I am using the following specification to estimate a binary choice Probit model: $$ P(y_t=1|x_t) = \Phi(\pi_t), $$ where $\Phi$ is the cumulative distribution function of the normal distribution. My goal is to use Maximum Likelihood to obtain the estimates of the coefficients. I write down the log likelihood function as follows: $$ L = \sum_{t=1}^{T} (1-y_t) \cdot \log(1-\Phi(\pi_t) ) + y_t \cdot \log(\Phi(\pi_t) ) $$ It is straightforward to derive the gradient for $\beta$ coefficients: $$ \frac{\partial L}{\partial \beta} = \sum_{t=1}^{T} [-\frac{1-y_t}{1-\Phi(.)}\cdot \Phi'(.) + \frac{y_t}{\Phi(.)}\Phi'(.)] \frac{\partial \pi_t}{\partial\beta} = \sum_{t=1}^{T} \Phi'(.) \frac{y_t-\Phi(.)}{(1-\Phi(.)) \cdot \Phi(.)} \frac{\partial \pi_t}{\partial\beta} = \sum_{t=1}^{T} u_t \frac{\partial \pi_t}{\partial\beta} $$ For an ordinary probit model $\pi_t = x'_t \cdot \beta$. Then it is obvious that $\frac{\partial \pi_t}{\partial\beta} = x'_t$ and the calculation is straightforward.

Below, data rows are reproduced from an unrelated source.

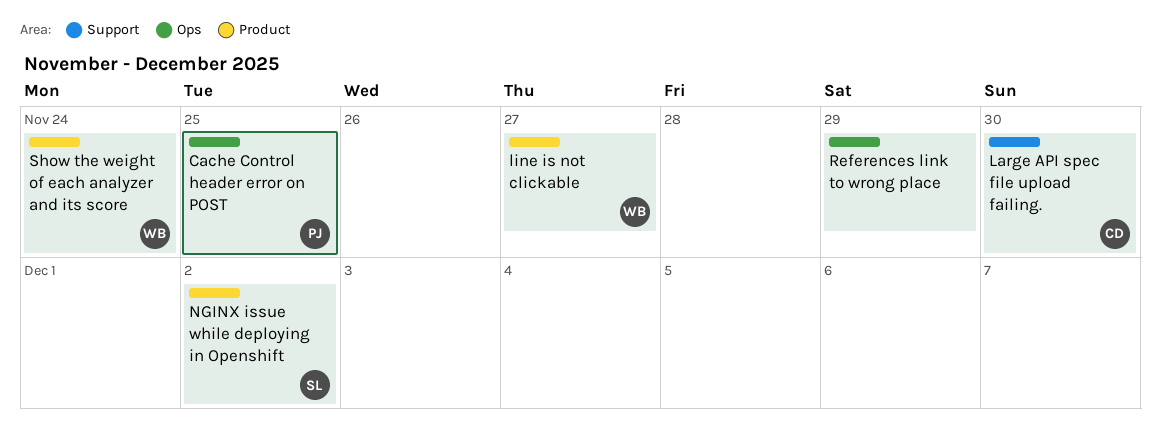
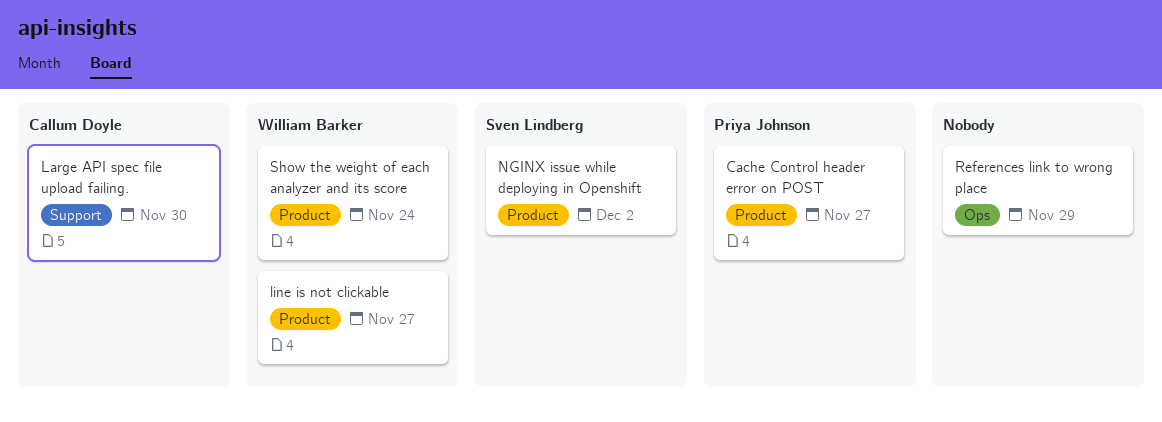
Cache Control header error on POST, label: Ops -> Product
Cache Control header error on POST, due: Nov 25 -> Nov 27

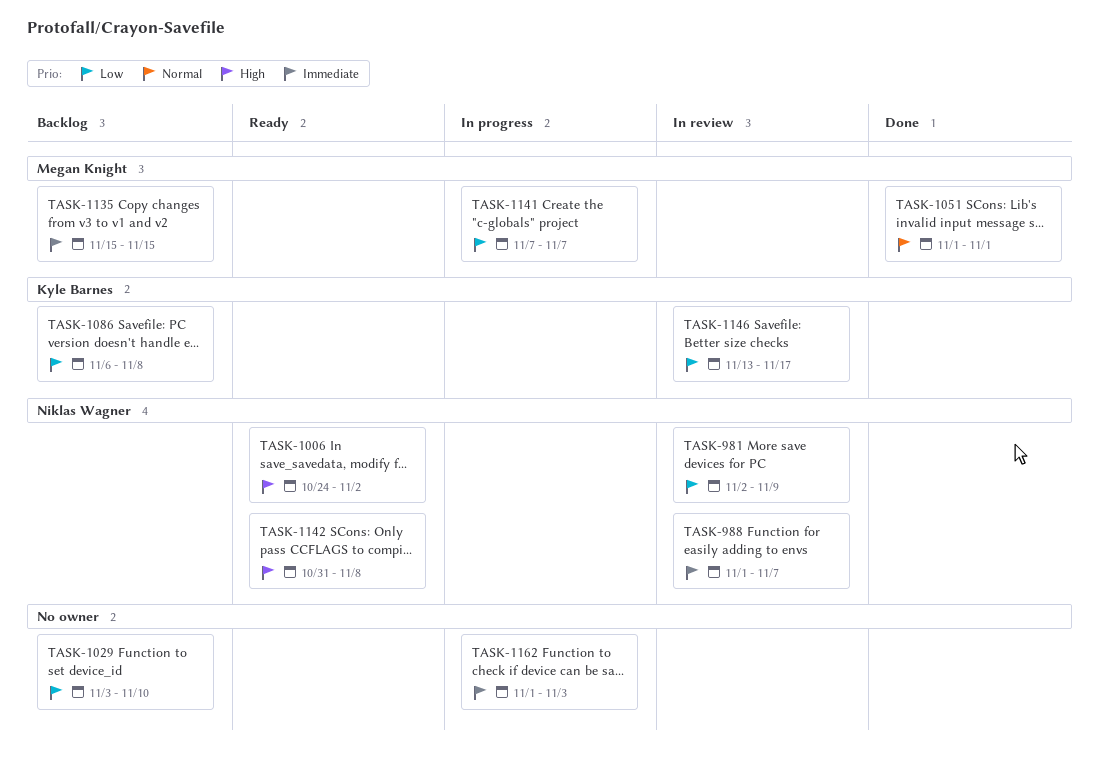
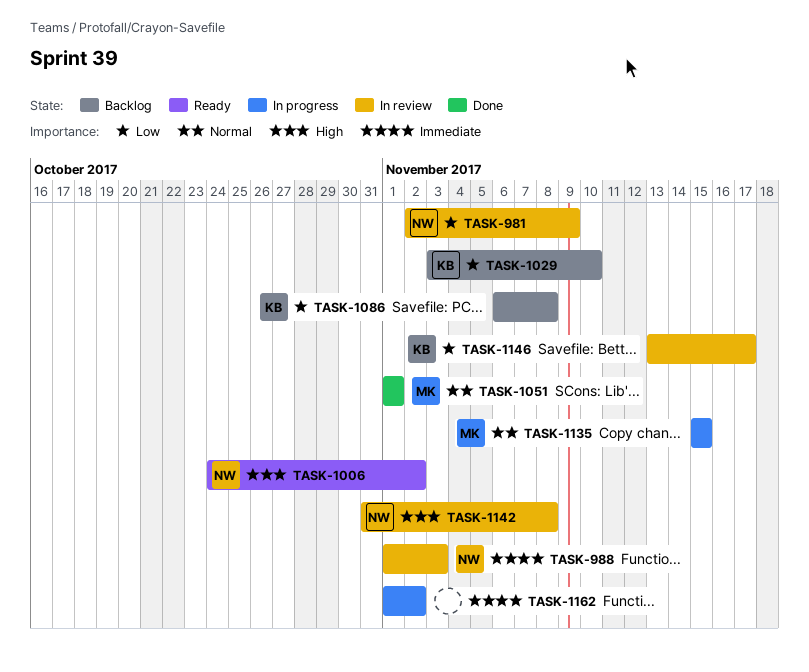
TASK-988, due: Nov 7 -> Nov 3
TASK-1029, owner: none -> Kyle Barnes
TASK-1135, status: Backlog -> In progress
TASK-1135, priority: Immediate -> Normal
TASK-1141: present -> none
TASK-1142, status: Ready -> In review
TASK-1162, due: Nov 3 -> Nov 2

Then I modify the equation for $\pi_t$ and allow for autoregressive dynamics in it: $$\pi_t = x'_t \cdot \beta + \gamma \cdot \pi_{t-1}$$ I assume that $\pi_0$ is known. Then the gradient calculation is altered because 1) $\partial \pi_t/\partial\beta$ changes, and 2) it is also required to find $\partial L / \partial \gamma$
Here is what I try. I first solve the equation for $\pi_t$ backward and then calculate the derivatives: $$\pi_t = \sum_{i=1}^{t}x'_i \beta \gamma^{t-i} + \gamma^t \pi_0 \Rightarrow \\ \frac{\partial \pi_t}{\beta} = \sum_{i=1}^{t}x'_i \gamma^{t-i} \\ \frac{\partial \pi_t}{\gamma} = \sum_{i=1}^{t}(x'_i \beta (t-i) \gamma^{t-i-1}) + t\gamma^{t-1}\pi_0 $$ Finally, $$ \frac{\partial L}{\partial \beta} = \sum_{t=1}^{T} u_t \sum_{i=1}^{t}x'_i \gamma^{t-i} \\ \frac{\partial L}{\partial \gamma} = \sum_{t=1}^{T} u_t (\sum_{i=1}^{t}x'_i \beta (t-i) \gamma^{t-i-1}) + t\gamma^{t-1}\pi_0 $$ However, when I use these calculations inside an optimizing procedure, model parameters are estimated incorrectly. I further calculate numerical derivatives of $L$ using R and find that they are different from the values I get by using the expressions above. Obviously, there seems to be a mistake in what I do.
Any suggestions would be greatly appreciated!